CFSAN-Biostatistics/snp-pipeline

Error in SNP filtration step while running with the run option

parul-sharma opened this issue · 6 comments

Hello,
I have tested the software on the Listeria genomes with the run option and it worked fine. I am now trying on a set of 50 genomes and the pipeline shuts down each time at the abnormal SNP filtration step with the following error:

Traceback (most recent call last):
  File "/home/parulsharma/miniconda3/envs/snp-pipeline/bin/cfsan_snp_pipeline", line 10, in <module>
    sys.exit(main())
  File "/home/parulsharma/miniconda3/envs/snp-pipeline/lib/python2.7/site-packages/snppipeline/cfsan_snp_pipeline.py", line 645, in main
    return run_command_from_arg_list(sys.argv[1:])
  File "/home/parulsharma/miniconda3/envs/snp-pipeline/lib/python2.7/site-packages/snppipeline/cfsan_snp_pipeline.py", line 606, in run_command_from_arg_list
    return run_command_from_args(args)
  File "/home/parulsharma/miniconda3/envs/snp-pipeline/lib/python2.7/site-packages/snppipeline/cfsan_snp_pipeline.py", line 585, in run_command_from_args
    args.func(args)  # this executes the function previously associated with the subparser with set_defaults
  File "/home/parulsharma/miniconda3/envs/snp-pipeline/lib/python2.7/site-packages/snppipeline/filter_regions.py", line 200, in filter_regions
    filter_regions_across_samples(list_of_vcf_files, contig_length_dict, sorted_list_of_outgroup_samples, force_flag, edge_length, window_size_list, max_num_snps_list, ref_fasta_path, out_group_list_path)
  File "/home/parulsharma/miniconda3/envs/snp-pipeline/lib/python2.7/site-packages/snppipeline/filter_regions.py", line 277, in filter_regions_across_samples
    collect_dense_regions(vcf_reader, bad_regions_dict, contig_length_dict, edge_length, max_num_snps_list, window_size_list)
  File "/home/parulsharma/miniconda3/envs/snp-pipeline/lib/python2.7/site-packages/snppipeline/filter_regions.py", line 409, in collect_dense_regions
    for vcf_data_line in vcf_reader:
  File "/home/parulsharma/miniconda3/envs/snp-pipeline/lib/python2.7/site-packages/vcf/parser.py", line 547, in next
    pos = int(row[1])
IndexError: list index out of range
Error detected while running cfsan_snp_pipeline filter_regions.

The command line was:
    cfsan_snp_pipeline filter_regions -n var.flt.vcf /work/cascades/parulsharma/Ralstonia_analysis//output/sampleDirectories.txt /work/cascades/parulsharma/Ralstonia_analysis//output/reference/MolK2.fna --edge_length 500 --window_size 1000 125 15 --max_snp 3 2 1 --verbose 1 --mode all

IndexError exception in function next at line 547 in file /home/parulsharma/miniconda3/envs/snp-pipeline/lib/python2.7/site-packages/vcf/parser.py
    pos = int(row[1])

I am using the latest version 2.2.0 of snp-pipeline and all other dependencies are the suggested versions as per the documentation.

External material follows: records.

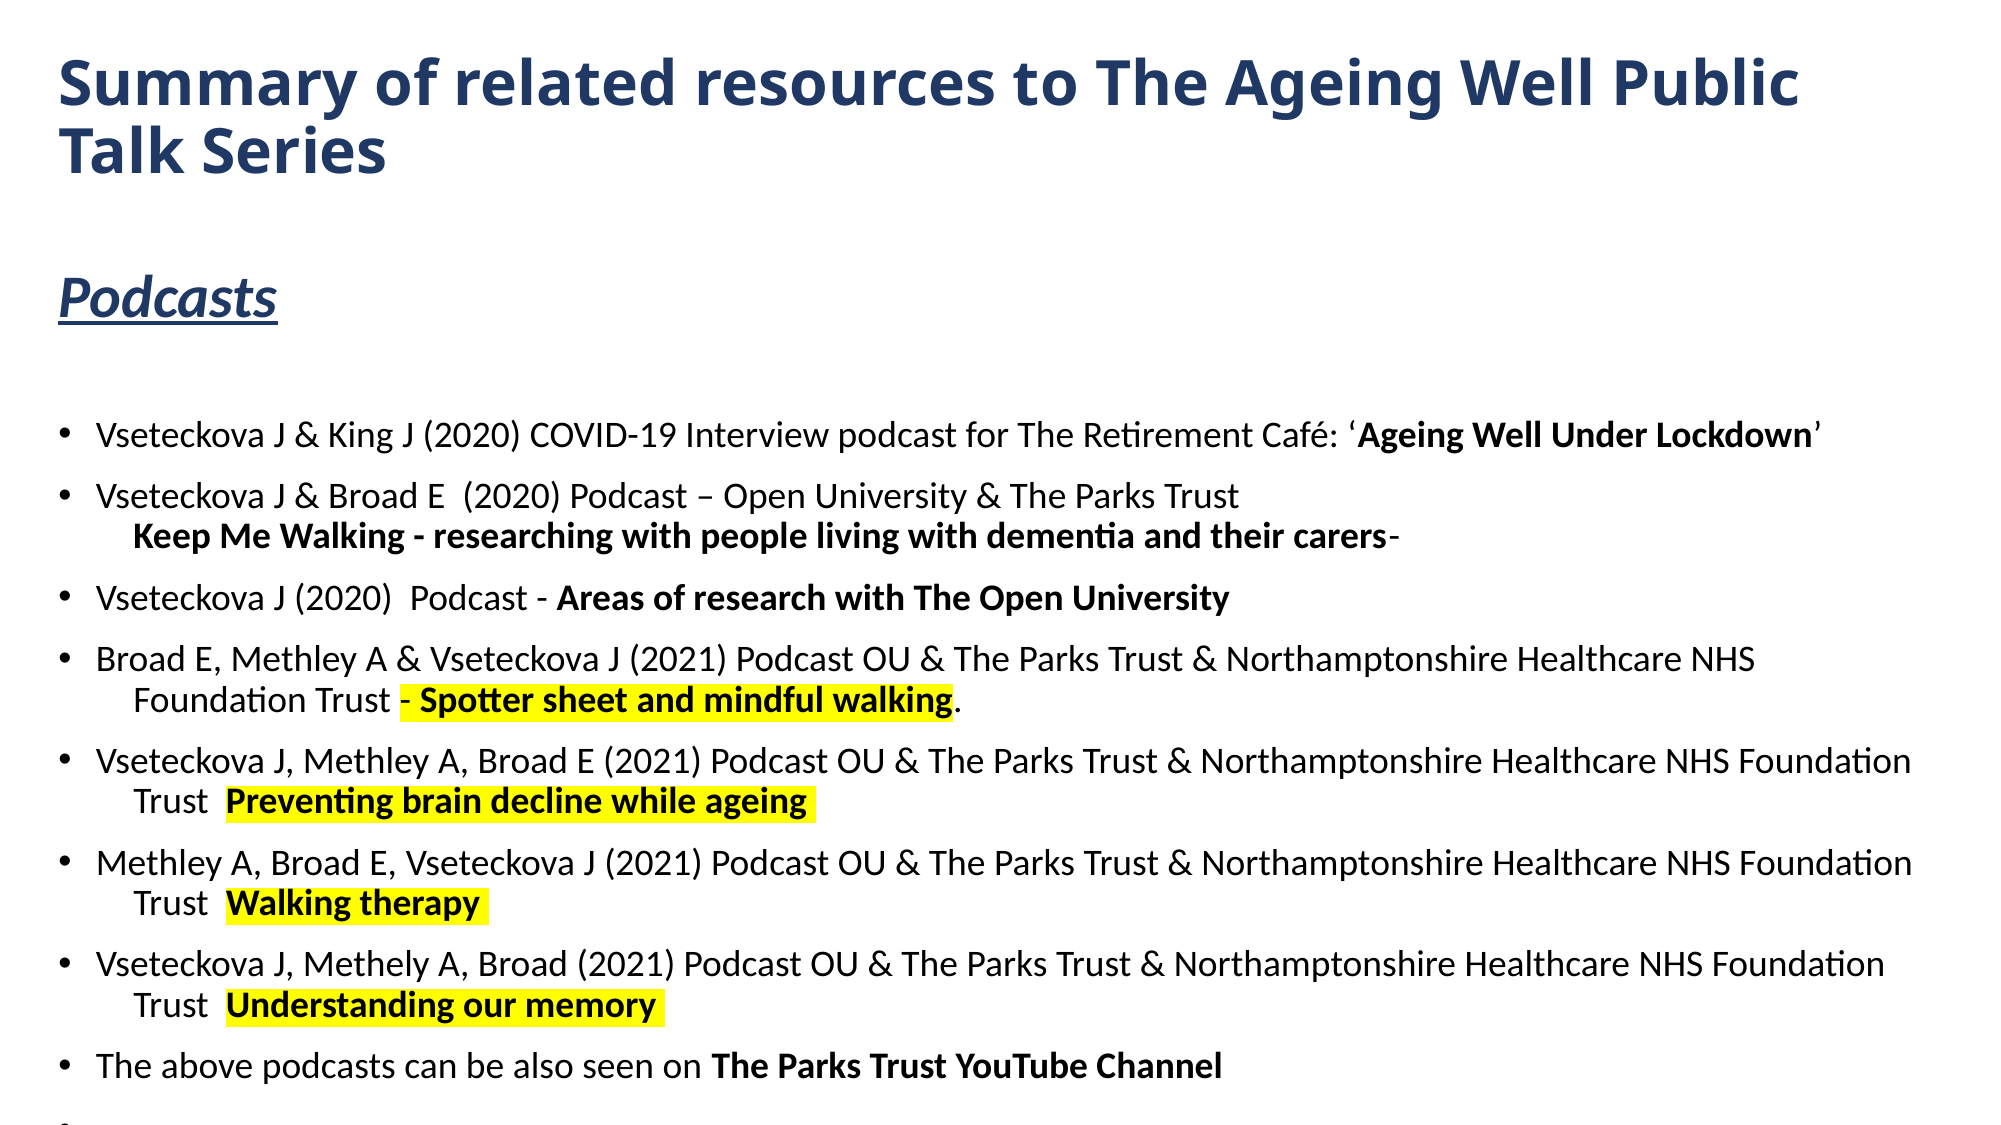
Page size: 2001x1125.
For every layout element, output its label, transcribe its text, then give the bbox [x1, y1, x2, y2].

title Summary of related resources to The Ageing Well Public Talk Series [43, 41, 1852, 197]
list Podcasts Vseteckova J & King J (2020) COVID-19 Interview podcast for The Retirement Café: ‘Ageing Well Under Lockdown’ Vseteckova J & Broad E (2020) Podcast – Open University & The Parks Trust Keep Me Walking - researching with people living with dementia and their carers - Vseteckova J (2020) Podcast - Areas of research with The Open University Broad E, Methley A & Vseteckova J (2021) Podcast OU & The Parks Trust & Northamptonshire Healthcare NHS Foundation Trust - Spotter sheet and mindful walking. Vseteckova J, Methley A, Broad E (2021) Podcast OU & The Parks Trust & Northamptonshire Healthcare NHS Foundation Trust Preventing brain decline while ageing Methley A, Broad E, Vseteckova J (2021) Podcast OU & The Parks Trust & Northamptonshire Healthcare NHS Foundation Trust Walking therapy Vseteckova J, Methely A, Broad (2021) Podcast OU & The Parks Trust & Northamptonshire Healthcare NHS Foundation Trust Understanding our memory The above podcasts can be also seen on The Parks Trust YouTube Channel [43, 197, 1937, 1112]
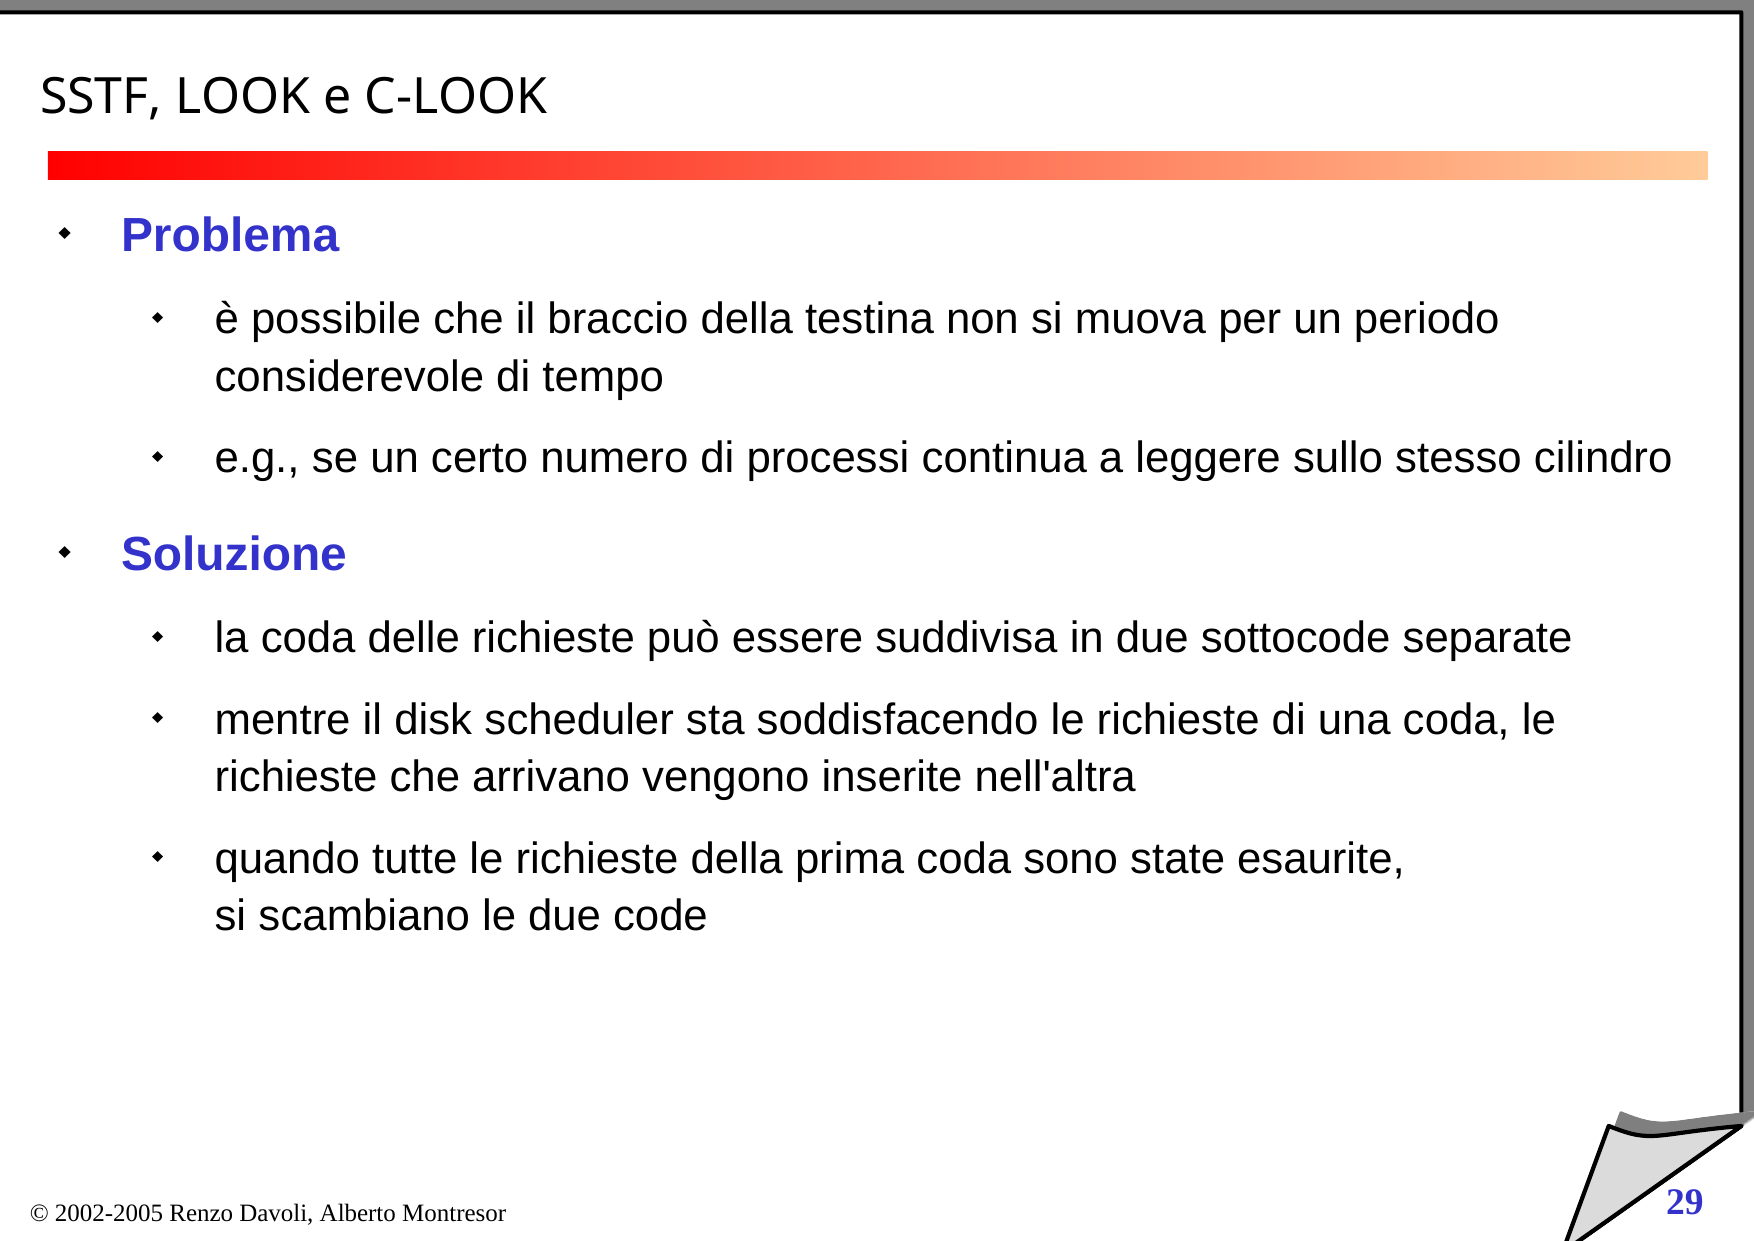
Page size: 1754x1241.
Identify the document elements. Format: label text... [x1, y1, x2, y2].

@parul-sharma Thank you for reaching out. One of the VCF files is not in the expected format (missing the position number). It is causing an exception in the pyvcf library. I can try to detect this condition and work around the problem in a future release. For now, I suggest we find and examine the mal-formed VCF file and then we can decide how to proceed. Would it be possible for you to make the VCF files available to me to further diagnose the problem? You can zip the files with the command below.
zip vcf.zip samples/*/var.flt.vcf

Hi Dr Steven,
Thanks for your quick reply.
Here are the requested vcf files.
vcf.zip

There was Java memory allocation error. See samples/UW492/var.flt.vcf. Delete the file samples/UW492/var.flt.vcf and try rerunning the pipeline.

Thanks for finding the issue. I deleted that file and rerun the pipeline. It still gave me the same error but with some other file this time. I also tried running it on cluster with significantly more memory but I see that at least 8 of my samples still end up with corrupted vcf files due to this java memory allocation error.
Is there a way to work around this problem. I do understand that this is a little out of scope from your software and I really appreciate you taking the time to help me.

It sounds like concurrent processes are competing for available memory. You can make some adjustments to the configuration file to reduce the number of concurrent processes. See these links for the documentation:
https://snp-pipeline.readthedocs.io/en/latest/faq.html#performance
https://snp-pipeline.readthedocs.io/en/latest/configuration.html

Changing the parameters in the configuration file totally worked! Thanks for suggesting that.